This is my new favorite mexican type casserole. The whole family loved this! It's adapted from Cuisine At Home.
14 corn tortillas, cut into thirds
1 cup diced onion
1 cup diced red bell pepper
1 can of chopped mild green chili's
1 cup frozen corn kernels
2 Tbs minced garlic (about 6-8 cloves)
2 Tbs Olive oil
1/4 cup all purpose flour
1 1/2 Tbs chile powder
2 tsp ground cumin
1 tsp ground coriander
1 can low-sodium chicken broth
1 Tbs fresh lime juice
Salt and pepper to taste
3 cups black beans (I typically start with dried, then prepare. If you use canned, rinse and drain)
16 oz shredded cheese. I used 8 oz triple cheddar and 8 oz mexican blend. You could use pepper jack if you want it a little more spicy.
Preheat the oven to 350. Lightly coat a 9x13 inch baking dish with non-stick spray
Arrange tortillas in a single layer on baking sheets.

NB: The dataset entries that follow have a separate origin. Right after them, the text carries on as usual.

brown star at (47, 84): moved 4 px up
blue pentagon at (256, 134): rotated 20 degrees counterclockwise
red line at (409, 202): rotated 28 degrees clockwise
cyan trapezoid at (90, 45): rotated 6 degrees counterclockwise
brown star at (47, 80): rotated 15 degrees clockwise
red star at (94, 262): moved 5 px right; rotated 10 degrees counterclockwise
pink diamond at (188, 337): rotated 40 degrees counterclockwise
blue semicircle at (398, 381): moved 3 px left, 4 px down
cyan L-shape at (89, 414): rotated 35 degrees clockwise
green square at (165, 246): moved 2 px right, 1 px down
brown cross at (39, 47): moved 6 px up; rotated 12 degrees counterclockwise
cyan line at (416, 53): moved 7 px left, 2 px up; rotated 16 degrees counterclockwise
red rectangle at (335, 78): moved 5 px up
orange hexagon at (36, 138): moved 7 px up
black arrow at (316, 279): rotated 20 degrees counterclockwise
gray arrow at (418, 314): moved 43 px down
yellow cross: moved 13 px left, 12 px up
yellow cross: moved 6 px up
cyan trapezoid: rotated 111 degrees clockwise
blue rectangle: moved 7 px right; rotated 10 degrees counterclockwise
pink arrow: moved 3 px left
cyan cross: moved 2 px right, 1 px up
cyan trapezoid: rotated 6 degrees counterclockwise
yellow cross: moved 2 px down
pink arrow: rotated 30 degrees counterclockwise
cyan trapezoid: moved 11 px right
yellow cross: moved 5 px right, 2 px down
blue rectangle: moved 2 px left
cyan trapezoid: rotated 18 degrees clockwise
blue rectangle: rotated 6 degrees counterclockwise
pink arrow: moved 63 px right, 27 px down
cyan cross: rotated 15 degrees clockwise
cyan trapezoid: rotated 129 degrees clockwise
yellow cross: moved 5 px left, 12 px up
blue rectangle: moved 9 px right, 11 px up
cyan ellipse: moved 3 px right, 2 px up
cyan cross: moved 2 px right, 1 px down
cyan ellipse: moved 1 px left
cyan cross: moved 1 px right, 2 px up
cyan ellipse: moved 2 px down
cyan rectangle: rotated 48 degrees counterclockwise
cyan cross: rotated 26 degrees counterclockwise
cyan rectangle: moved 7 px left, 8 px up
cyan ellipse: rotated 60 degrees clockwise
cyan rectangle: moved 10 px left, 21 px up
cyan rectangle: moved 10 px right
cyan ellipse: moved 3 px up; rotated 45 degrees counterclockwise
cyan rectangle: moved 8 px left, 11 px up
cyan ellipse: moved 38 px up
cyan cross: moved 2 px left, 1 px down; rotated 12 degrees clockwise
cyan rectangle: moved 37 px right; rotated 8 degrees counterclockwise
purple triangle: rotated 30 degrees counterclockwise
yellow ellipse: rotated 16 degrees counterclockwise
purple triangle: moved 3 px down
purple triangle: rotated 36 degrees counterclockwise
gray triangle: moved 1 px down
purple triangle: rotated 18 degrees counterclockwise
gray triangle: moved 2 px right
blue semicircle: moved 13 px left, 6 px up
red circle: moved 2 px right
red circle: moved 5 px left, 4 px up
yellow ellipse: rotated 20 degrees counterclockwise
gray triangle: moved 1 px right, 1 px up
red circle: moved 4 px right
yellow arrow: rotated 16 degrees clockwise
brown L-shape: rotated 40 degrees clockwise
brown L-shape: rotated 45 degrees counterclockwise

Bake until slightly crisp, about 15 minutes.
Saute' onion, bell pepper, chilis, corn and garlic in olive oil over medium high heat until softened, 3-5 minutes.
Stir flour, chile powder, cumin and coriander into vegetable misture, then stir in broth. Bring to a boil and cook until thick, stirring occasionally, about 10 minutes. Add the lime juice and season with salt and pepper.
Line bottom of baking dish with 1/3 of the tortilla strips. Layer with 1/3 of the black beans, begetable mixture, and cheeses. Repeat twice, using 1/3 of the ingredients in each layer, ending with cheese.
Bake until cheese is bubbly and melted, 30-35 minutes. Remove from the oven and let stand 15 minutes before serving.
Serve with Avocado Lettuce Salad. YUM!
You could also substitute chicken for the beans, or just add both.